Una experiencia pedagógica picante.
El autor de En construcción propone una comedia sexual y dialéctica travestida de documental sobre la erótica patriarcal.
“Una experiencia pedagógica del profesor Raffaele Pinto filmada por José Luis Guerín”, dice el cartel inicial de La academia de las musas, y debe ser uno de los comienzos más engañosos, desde los trueques ficción por “realidad” de Doble de cuerpo o Hable con ella. Tal vez el proyecto de La academia de las musas haya empezado como eso –y aun así es difícil, ya que el realizador de En construcción (2001) y Tren de sombras (1997) no filma documentales “puros”–, pero claramente terminó siendo otra cosa, y esa otra cosa es lo que da su identidad al opus 10 del realizador catalán (contando largos y mediometrajes).
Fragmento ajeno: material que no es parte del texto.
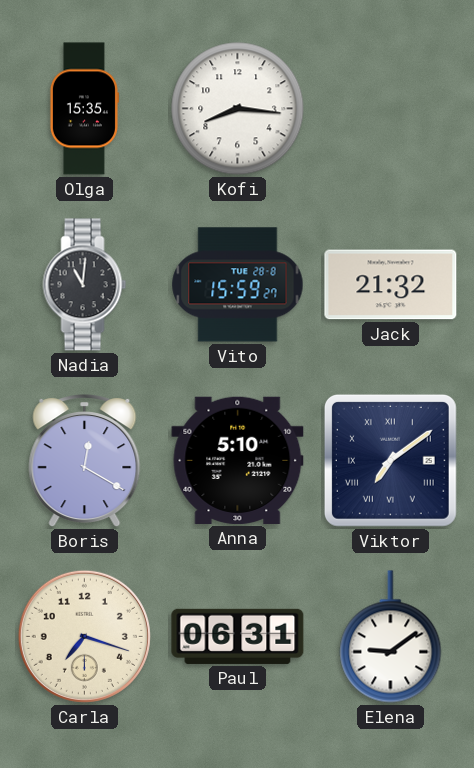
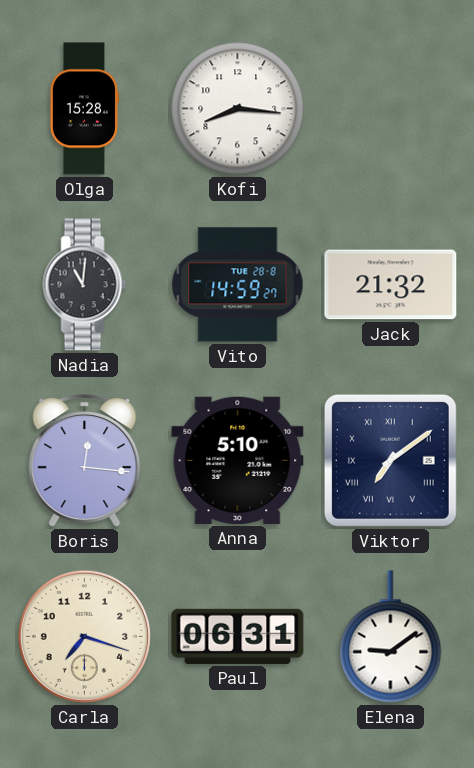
Olga: 15:35 -> 15:28
Vito: 15:59 -> 14:59
Boris: 12:20 -> 12:16
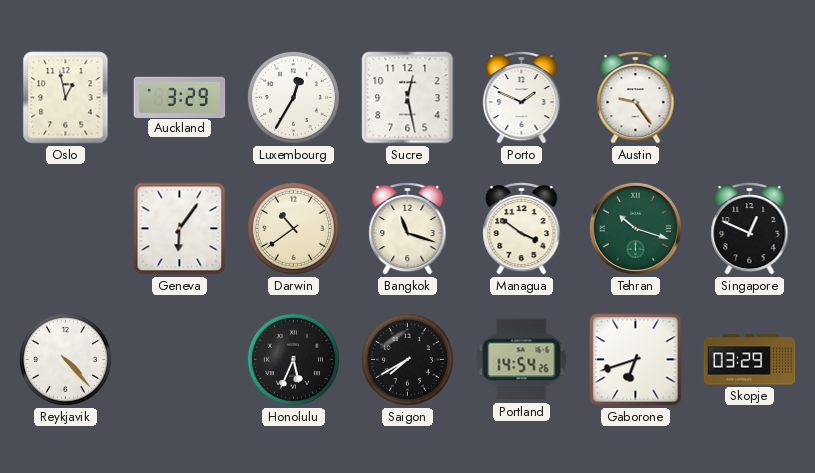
Si ése fue el proceso de construcción de La academia de las musas, la película misma duplica ese proceso, describiendo lo que va de la experiencia pedagógica representada por un curso o seminario de Filología dictado en la Universidad de Barcelona por un profesor italiano, especialista en cultura clásica, hasta la erótica patriarcal que circula entre bambalinas, entre il professore Pinto y varias de sus alumnas. Algo así como una comedia sexual (y dialéctica) travestida de documental neutro. Un film con grandes volúmenes de diálogo que resultó, inesperadamente, la película más popular de su autor en España.
El curso que el professore Pinto da en la Facultad de Filología de la Universidad de Barcelona es sobre el lugar que ocupan las musas en la poesía, tomando como eje La divina comedia. El público de graduadas en Letras es mayoritariamente femenino, y los pocos varones prácticamente no intervienen. ¿Signo tal vez de que las clases están vistas desde el punto de vista del docente? El profesor domina su tema, es erudito y, aunque pasó la cincuentena y no es un galán, podría pensarse que la seguridad con la que expone y se planta sobre ese escenario que es la tarima podría ser seductora. En los contraplanos, los rostros de las alumnas se ven atentos, subyugados, pendientes de lo que dice (los de los varones, en cambio, lucen semiausentes).
Una de las educandas que más interviene es una alumna italiana que, sin ser exuberante, responde al tipo físico que el cine italiano nos habituó a pensar como atractivo, en términos peninsulares. Curiosamente, sus intervenciones son en italiano, aunque habla castellano a la perfección. ¿Por qué lo hace, dejando fuera de la conversación a muchas de sus compañeras? ¿Es una forma de establecer un vínculo privado con el professore? En tal caso, una forma de establecer un vínculo de a tres: hay otra alumna italiana, como se verá sobre el final, y una española que habla italiano fluidamente. Vínculo de a tres o las tres en un vínculo, simultáneo o sucesivo, con el profesor Pinto, que así como predica la necesidad de las musas para la poesía, y la necesidad de la poesía para la vida, con innegable coherencia gestiona sus propias musas secretas para su vida privada.
En una de las clases, el profesor hace un llamado a las mujeres para que hagan de musas para los hombres. Llamado ante el cual algunas de las alumnas reaccionan airadamente, acusándolo de patriarcalismo. Uno de los ítems del patriarcalismo es, como se sabe, engañar a la esposa con una o más amantes. Es lo que hace el profesor Pinto con Rosa Delor (su esposa en la vida real), tal vez el gran personaje de la película, por el modo en que liga lucidez descarnada, acidez y frontalidad. Desde la primera escena en que aparece, en el living de su casa junto a su marido, afirmando que “el amor es un invento de la literatura”, Rosa concentra todo el interés, hasta una escena cargada de veneno en la que se las ve de frente con su máxima rival (ambas parecen escenas de literatura inglesa, más que española).
Esta es la segunda ocasión en que José Luis Guerín aborda el tema de la musa. En En la ciudad de Sylvia (2007), un artista plástico perseguía a una mujer hermosa a través del laberinto urbano, como quien persigue el ideal platónico de la belleza. Guerín rodó La academia de las musas por su exclusiva cuenta, con un presupuesto mínimo y haciéndose cargo él mismo de la fotografía y el montaje, filma las escenas de clases con preeminencia de planos americanos y clásicos planos-contraplanos. Separa bloques con notaciones temporales (la película transcurre entre un mes de noviembre y el marzo siguiente) y espaciales (la Universidad, el bar, un viaje a Nápoles, etc.) y recurre a varios planos en negro para separar escenas. Todas, o casi todas las escenas de exteriores, están filmadas a través de cristales y con mucho sol, de modo de generar fuertes reflejos sobre los cristales. Como si el realizador quisiera recordar, a través de las imágenes, que ninguna cosa real puede verse de modo límpido e impoluto. Que toda superficie refleja, refracta, llama a confusión.